Source: science.nasa.gov
06/12/2024

Colorful and bright, this streaking fireball meteor was captured in a single exposure taken at Purple Mountain (Tsuchinshan) Observatory’s Xuyi Station in 2020, during planet Earth's annual Perseid meteor shower. The dome in the foreground houses the China Near Earth Object Survey Telescope (CNEOST), the largest multi-purpose Schmidt telescope in China.
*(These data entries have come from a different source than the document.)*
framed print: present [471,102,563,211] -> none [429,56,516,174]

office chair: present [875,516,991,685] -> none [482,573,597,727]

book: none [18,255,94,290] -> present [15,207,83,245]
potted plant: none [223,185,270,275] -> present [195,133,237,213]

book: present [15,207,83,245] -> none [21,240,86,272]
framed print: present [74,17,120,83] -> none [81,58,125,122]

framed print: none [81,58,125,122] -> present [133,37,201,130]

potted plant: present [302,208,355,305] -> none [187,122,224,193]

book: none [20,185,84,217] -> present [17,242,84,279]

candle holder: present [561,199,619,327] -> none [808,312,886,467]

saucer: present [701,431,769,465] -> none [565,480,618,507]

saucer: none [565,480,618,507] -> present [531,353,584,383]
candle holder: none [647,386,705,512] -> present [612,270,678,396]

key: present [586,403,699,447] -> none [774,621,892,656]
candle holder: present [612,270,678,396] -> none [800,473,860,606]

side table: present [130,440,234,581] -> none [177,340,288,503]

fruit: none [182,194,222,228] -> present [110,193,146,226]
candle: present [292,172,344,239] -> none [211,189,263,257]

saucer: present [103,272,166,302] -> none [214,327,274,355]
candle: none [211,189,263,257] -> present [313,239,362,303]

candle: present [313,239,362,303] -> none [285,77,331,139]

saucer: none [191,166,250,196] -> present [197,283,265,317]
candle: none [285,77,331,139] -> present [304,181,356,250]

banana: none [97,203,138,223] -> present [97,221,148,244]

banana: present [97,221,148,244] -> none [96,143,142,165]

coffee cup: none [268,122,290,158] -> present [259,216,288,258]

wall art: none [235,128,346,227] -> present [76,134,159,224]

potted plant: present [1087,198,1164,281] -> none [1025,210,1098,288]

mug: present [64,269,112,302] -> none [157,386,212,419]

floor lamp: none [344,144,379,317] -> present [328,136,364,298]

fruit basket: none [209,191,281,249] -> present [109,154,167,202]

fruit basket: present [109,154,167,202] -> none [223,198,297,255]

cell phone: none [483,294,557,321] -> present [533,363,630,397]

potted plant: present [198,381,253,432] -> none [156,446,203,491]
Located in Xuyi County, Jiangsu Province, the station began its operation as an extension of China's Purple Mountain Observatory in 2006. Darling of planet Earth's night skies in 2024, the bright comet designated Tsuchinshan-ATLAS (C/2023 A3) was discovered in images taken there on 2023 January 9. The discovery is jointly credited to NASA's ATLAS robotic survey telescope at Sutherland Observatory, South Africa. Other comet discoveries associated with the historic Purple Mountain Observatory and bearing the observatory's transliterated Mandarin name include periodic comets 60/P Tsuchinshan and 62/P Tsuchinshan.